All posts by aroha

Dev log 3: Always read the fine print

Yep, another one of these is long overdue, right?

Since the very start of the Eleven alpha, our dedicated testers are showing some serious commitment, and we have been able to identify and fix a large number of bugs thanks to their help. By now, most of the major game features have been ported from our prototype server to the new one — the notable exception being location instancing, which includes home streets.
But since without doubt the most commonly asked question is some variation of “When are you going to let more players in?”, I would like to give you an honest update in that regard from a technical point of view.

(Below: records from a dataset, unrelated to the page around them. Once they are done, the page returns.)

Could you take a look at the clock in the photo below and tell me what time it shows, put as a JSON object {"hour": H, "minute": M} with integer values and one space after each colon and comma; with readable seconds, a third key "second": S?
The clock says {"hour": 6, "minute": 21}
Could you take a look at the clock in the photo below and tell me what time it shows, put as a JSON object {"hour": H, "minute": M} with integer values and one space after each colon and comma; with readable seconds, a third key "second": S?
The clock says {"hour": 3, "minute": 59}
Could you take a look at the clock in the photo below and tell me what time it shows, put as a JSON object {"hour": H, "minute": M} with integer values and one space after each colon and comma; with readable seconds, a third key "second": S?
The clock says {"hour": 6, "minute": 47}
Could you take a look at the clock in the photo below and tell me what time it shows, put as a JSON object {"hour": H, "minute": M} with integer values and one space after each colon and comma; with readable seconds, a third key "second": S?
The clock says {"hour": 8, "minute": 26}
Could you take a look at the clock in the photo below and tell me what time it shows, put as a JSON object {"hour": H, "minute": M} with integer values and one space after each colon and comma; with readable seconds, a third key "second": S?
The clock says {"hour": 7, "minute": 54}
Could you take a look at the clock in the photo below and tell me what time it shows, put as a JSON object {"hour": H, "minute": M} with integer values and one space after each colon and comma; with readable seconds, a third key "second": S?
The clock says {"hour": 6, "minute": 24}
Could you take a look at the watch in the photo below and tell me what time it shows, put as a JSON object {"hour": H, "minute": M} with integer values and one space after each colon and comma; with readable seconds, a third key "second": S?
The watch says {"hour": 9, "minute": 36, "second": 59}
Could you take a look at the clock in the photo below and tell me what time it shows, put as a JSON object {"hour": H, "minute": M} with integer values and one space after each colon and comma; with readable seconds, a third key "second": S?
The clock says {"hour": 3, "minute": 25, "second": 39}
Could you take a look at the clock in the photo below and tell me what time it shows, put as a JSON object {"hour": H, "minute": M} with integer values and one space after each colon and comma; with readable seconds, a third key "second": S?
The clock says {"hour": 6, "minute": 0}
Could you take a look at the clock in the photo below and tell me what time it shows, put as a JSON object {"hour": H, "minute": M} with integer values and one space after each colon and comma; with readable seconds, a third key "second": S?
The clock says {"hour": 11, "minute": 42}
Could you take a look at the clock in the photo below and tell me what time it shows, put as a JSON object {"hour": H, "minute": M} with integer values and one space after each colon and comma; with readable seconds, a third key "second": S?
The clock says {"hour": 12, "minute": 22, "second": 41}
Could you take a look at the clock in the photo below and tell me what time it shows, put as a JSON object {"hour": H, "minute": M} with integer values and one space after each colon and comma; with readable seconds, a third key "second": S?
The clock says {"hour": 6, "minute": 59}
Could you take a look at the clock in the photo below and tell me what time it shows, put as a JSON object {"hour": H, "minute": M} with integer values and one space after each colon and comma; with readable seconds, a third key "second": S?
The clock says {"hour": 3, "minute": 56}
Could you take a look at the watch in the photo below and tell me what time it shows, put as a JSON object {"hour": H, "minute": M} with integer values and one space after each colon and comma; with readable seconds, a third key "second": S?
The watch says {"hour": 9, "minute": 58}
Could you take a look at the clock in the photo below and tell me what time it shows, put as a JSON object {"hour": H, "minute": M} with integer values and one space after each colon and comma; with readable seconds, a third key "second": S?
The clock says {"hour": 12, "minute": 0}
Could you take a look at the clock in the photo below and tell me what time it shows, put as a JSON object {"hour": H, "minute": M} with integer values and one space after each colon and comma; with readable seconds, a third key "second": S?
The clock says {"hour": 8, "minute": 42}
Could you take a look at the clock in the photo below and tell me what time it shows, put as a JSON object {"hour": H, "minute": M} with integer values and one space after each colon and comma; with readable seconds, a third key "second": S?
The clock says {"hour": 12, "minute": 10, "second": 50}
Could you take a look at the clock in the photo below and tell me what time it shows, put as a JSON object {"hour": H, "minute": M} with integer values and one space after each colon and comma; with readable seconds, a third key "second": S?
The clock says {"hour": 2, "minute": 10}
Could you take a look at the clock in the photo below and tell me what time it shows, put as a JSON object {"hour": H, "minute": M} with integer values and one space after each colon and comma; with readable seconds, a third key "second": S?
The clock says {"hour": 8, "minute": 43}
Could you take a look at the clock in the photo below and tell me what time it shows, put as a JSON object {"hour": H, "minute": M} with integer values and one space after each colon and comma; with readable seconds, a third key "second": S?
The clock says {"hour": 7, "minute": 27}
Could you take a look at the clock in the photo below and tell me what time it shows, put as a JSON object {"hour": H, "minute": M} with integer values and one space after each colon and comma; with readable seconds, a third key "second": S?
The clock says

During the past three months, we very slowly ramped up the number of players, keeping a close eye on the system’s performance. While things are mostly working ok-ish (apart from crashes, numerous bugs and just generally being an alpha), it is becoming quite clear that as it stands, the server would not be able to cope with actual MMO-like player numbers.

After some analysis of the underlying issues, we now know that the problem is rooted in a core part of our architecture. Our general approach since day one has been “get the game running with as few changes as possible to the code released by TS”. In order to achieve this, we used a certain bleeding-edge Javascript language feature called Proxies to replicate how the original game server handled references between game objects and communication between server instances, because they are just perfectly suited for that purpose. In retrospect though, we probably should have paid more attention to the fact that their current implementation in Node.js is actually a dead end, and the topic is not a priority for V8.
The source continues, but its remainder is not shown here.